On Wednesday February 12th, around 30 young engineering professionals turned up at a central wellington bar for YIPWEA’s (Young IPWEA) inaugural Inspiring Speakers Event for 2020.

We were extremely fortunate to secure the likes of Dr Jo Cribb and Hon Min James Shaw, who took time out of their busy work and family schedules to offer advice and inspiration to our YIPWEA members regarding setting and achieving career goals.

Dr Jo Cribb addressed the room first.  Dr Cribb has a formidable career runsheet. She has a PhD in Public Policy that investigated contracting relationships between governments and NGOs.  Former Chief Executive of the Ministry for Women, she was one of the youngest Chief Executives ever appointed in the New Zealand public service.  Formerly the Deputy Children’s Commissioner, Jo is a director on several Government and NGO boards, including NZ Media Council, Royal NZ Navy Leadership Board and Institute of Public Administration of NZ.  she co-authored the 2018 book, “Don’t Wory About the Robots: How to Survive and Thrive in the New World of Work”. In 2016 she was a finalist in the New Zealand Women of Influence Awards and in 2014 was one of three recipients of a Westpac Leadership Fellowship.

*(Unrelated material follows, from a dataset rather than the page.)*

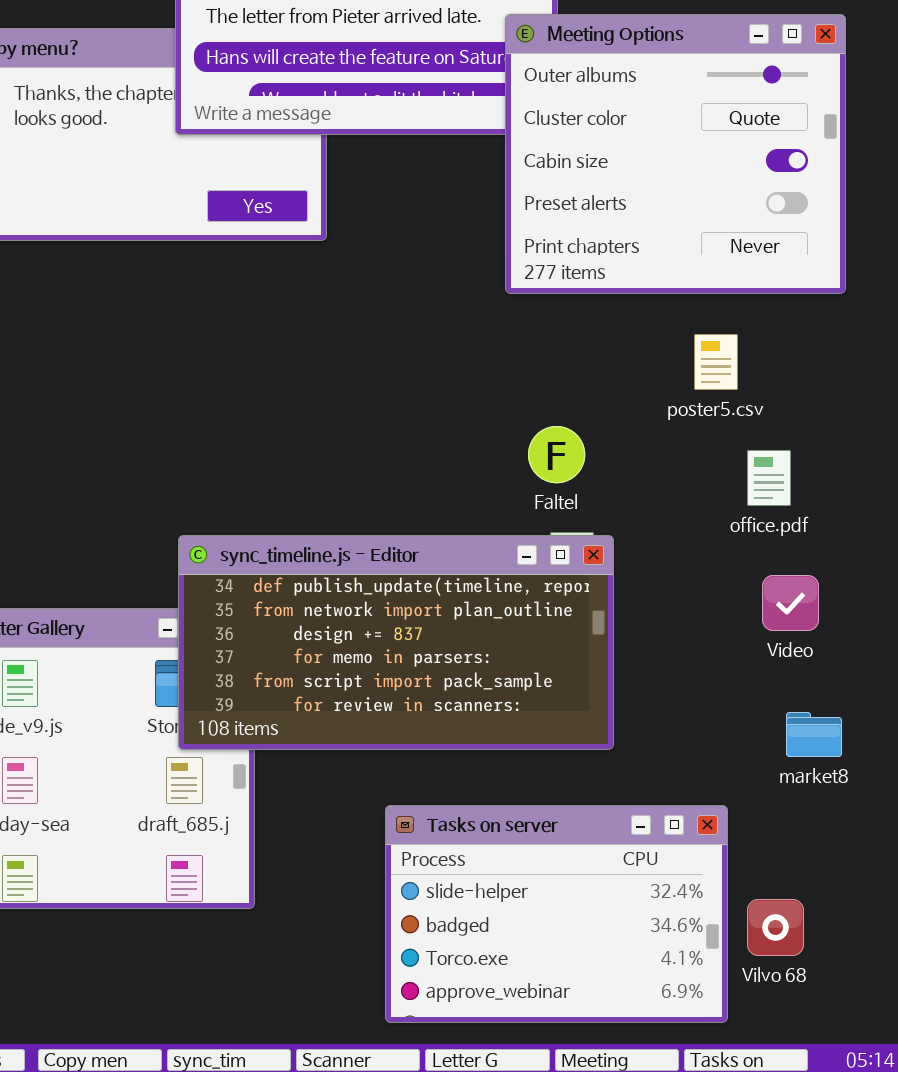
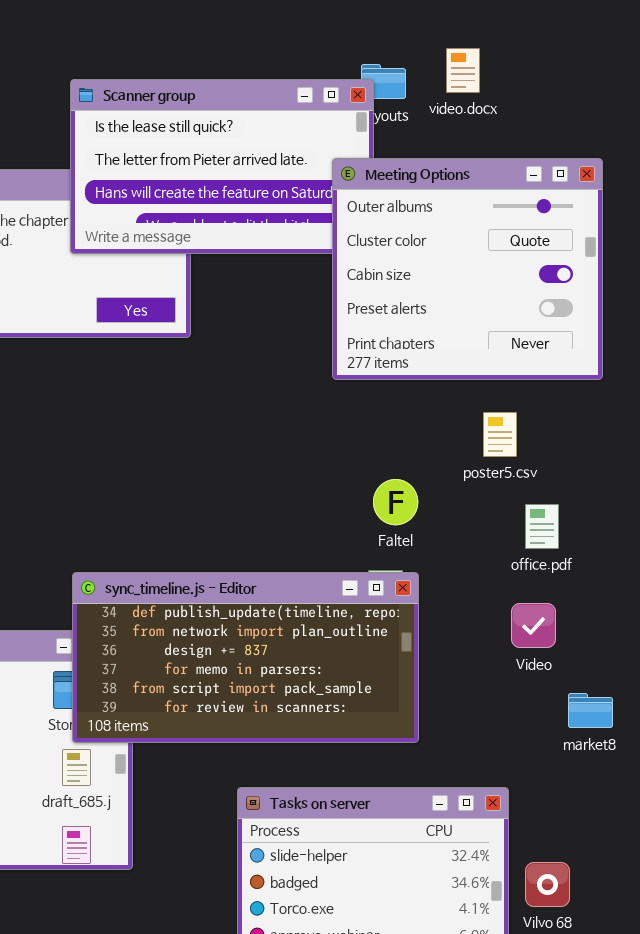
Faltel: [528,426,585,483] -> [373,479,418,525], moved
Video: [762,575,819,631] -> [511,603,556,648], moved
market8: [786,712,842,757] -> [568,693,613,728], moved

Jo was extremely engaging, entertaining and open.  She had the whole room repeat “Don’t be like Jo!” as she delivered some key lessons she’d learned over her career.

Life lessons: Don’t be like Jo!

1: What you fear is very unlikely to happen. What if someone sees me fail?  Looking back  – Probably no one is that focused on me.  Others are just thinking of themselves.!  Avoiding risk – slows our learning.  The plodding projects don’t get you noticed.

2: There is so much more to life than work.  Don’t expect your job to entertain you.  The angst will disappear. Develop all aspects of yourself outside of work.  Stop to smell the roses.  Find your balance between sprinting towards what you want, and taking the time to nourish yourself and relationships, to have down time to recharge the batteries, taking the time to fully develop all parts of yourself; and enjoy family, hobbies, friends, your interests.

3:  You don’t know everything and that’s ok.  Being a know it all is exhausting.  People don’t expect you to have all the answers.

Some good questions came from the floor during Q&A.  When asked how to change an organisation’s culture as a young person, she responded that, “Culture” is not “out there” – it’s about how we treat each other.  It’s “in here”.  So, if we treat people in a way that is consistent with our values, we are influencing the culture and the organisation.

Regarding the quality of the public sector in general, she noted that there is a variable quality of tier 2 and tier 3 managers in New Zealand. And that the hallmark of a true leaders is someone who give you tools to be able to be awesome.  She left YIPWEAN’s with the advice to hunt for someone in the organisation that they can relate to, and make them a mentor.  Finding our direction can be just as much about who we are teamed with, as the work we are doing.

James Shaw

The second speaker for the evenings was the Co-Leader of the Green Party, Honourable Minister James Shaw.  James is the Minister for Climate Change, Statistics, and Associate Minister of Finance.

Despite having come from an intense select committee hearing on security issues, James breezed in as if he’d just been tree-bathing, and sipped a cold beer, cracking a few good jokes to break the ice, and then addressing the audience as if he were sitting down to talk with a cherished friend.

James presented his early career guidance by way of a beautiful sailing analogy to find one’s purpose or calling.  When sailing from A to B, you’re never actually pointing at B; you’re tacking and jibing.  If at the beginning you’re not sure where you are going, work out your destination point (B) moment by moment, to make life simpler. You can ask yourself, “am I more or less on course?”  “Am I more or less aligned with my goals and purpose?”

To help answer whether we are on track to our destination, James quoted St Augustine:

“Where your talent meets the needs of the world, therein lies your vocation”

(He also jokingly referred to another St Augustine quote: God make me good, but not yet”)

Work out what your talent is, but also work out, what do you want to apply it to – and the magic happens.

With regards to James’ views on infrastructure and the future of engineering, he commented that we need to design businesses and towns with a more collaborative model, not hub and spoke but plug and play.

James recounted a positive anecdote regarding a comment from the CE of mercury energy, who said that, because of the bipartisan support of the zero carbon bill, he was doubling the size of the new windfarm.  New business models are showing that we can balance capex and opex differently.

James closed his talk with an apt quote from Benjamin Franklin, “When you are finished changing, you are finished.

Thank you Jo and James, what a brilliant start to the year – so much thought-provoking guidance, inspiration and wisdom (& laughs) packed into one evening.